Flow models can miss real runtime behavior if tool metadata, MCP servers, permissions, prompts, or connected data sources change after review.
Toxic-flow findings are only useful when engineering teams can enforce controls at the tool, identity, network, and approval layers rather than relying on the model to follow policy text.

Recommendation

Assess toxic flow analysis for any AI system that can read private or enterprise data, process untrusted content, and use tools that communicate externally or mutate state. Start with high-risk workflows: MCP-enabled desktops, coding agents with repository and network access, RAG systems over confidential documents, browser agents, email or calendar assistants, customer-support agents, workflow automations, and agents that can call internal APIs. The output should be a small set of explicit forbidden flows, such as "untrusted web page -> private CRM record -> outbound email," plus the controls that make each path impossible or require audited approval.

Implement it as an engineering practice rather than a one-time scan. Inventory data sources, label content trust levels, classify tools by privilege and sink behavior, separate untrusted retrieval from privileged action contexts, and require structured tool outputs where possible. Enforce least privilege at the tool execution layer, use scoped service identities instead of user-wide credentials, block or review network egress, and keep privileged tools out of the same context as arbitrary external MCP responses.

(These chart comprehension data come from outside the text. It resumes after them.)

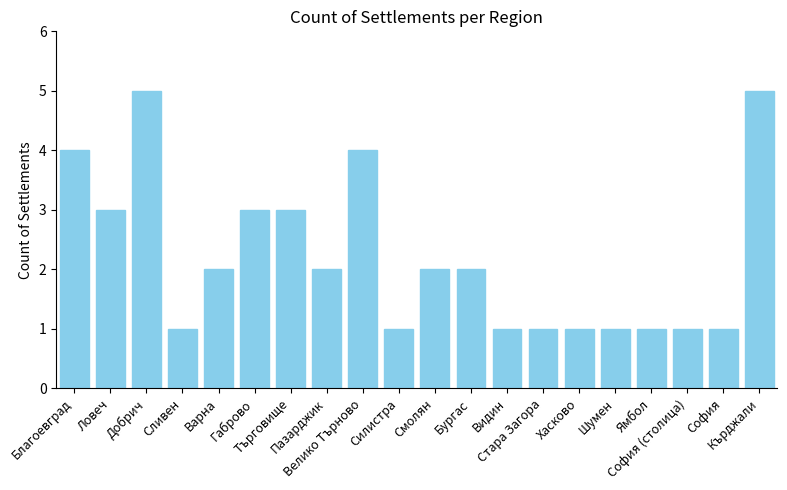

What is the maximum value shown in the chart?

5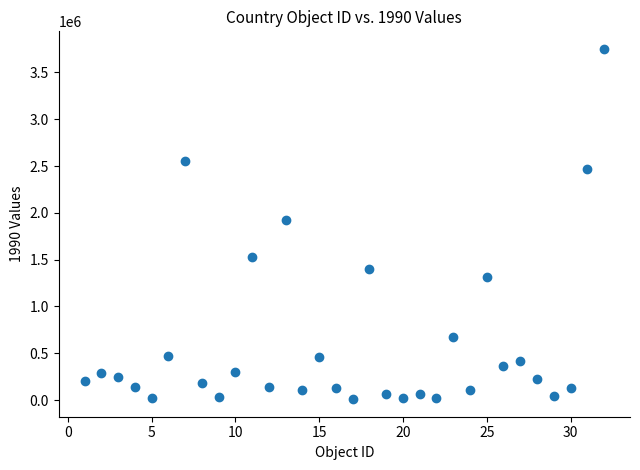

What Y value in the scatter plot is closest to 1880683?

1923400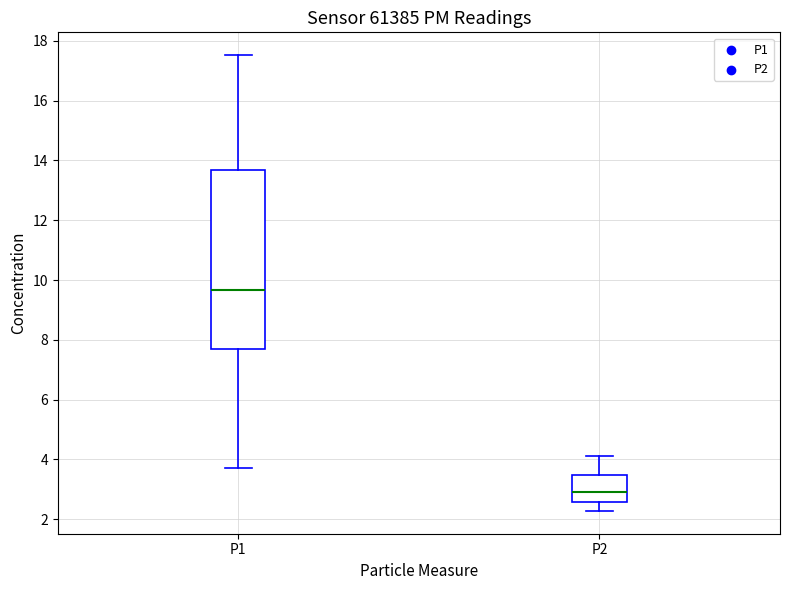

Which box's median line is the lowest?

P2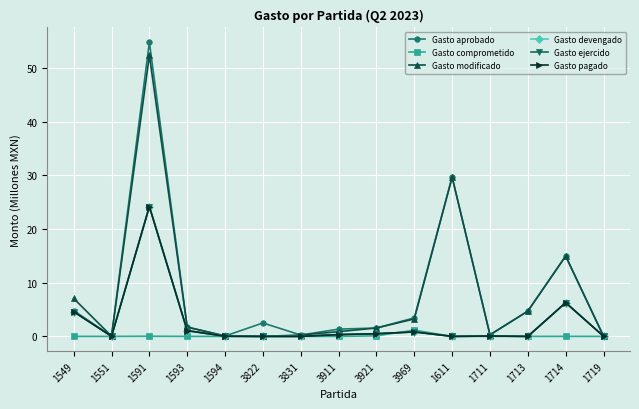

Which series has the widest spread of values?

Gasto aprobado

Use toxic-flow scenarios as tests. For each critical workflow, create adversarial fixtures that simulate malicious emails, documents, tickets, web pages, repository issues, MCP tool responses, and RAG chunks. The expected result should be refusal, safe summarization, blocked egress, scoped data access, or a user confirmation that clearly displays the destination and data being shared. Move toward Adopt only when those controls are automated, monitored, and tied to security ownership rather than depending on prompt wording alone.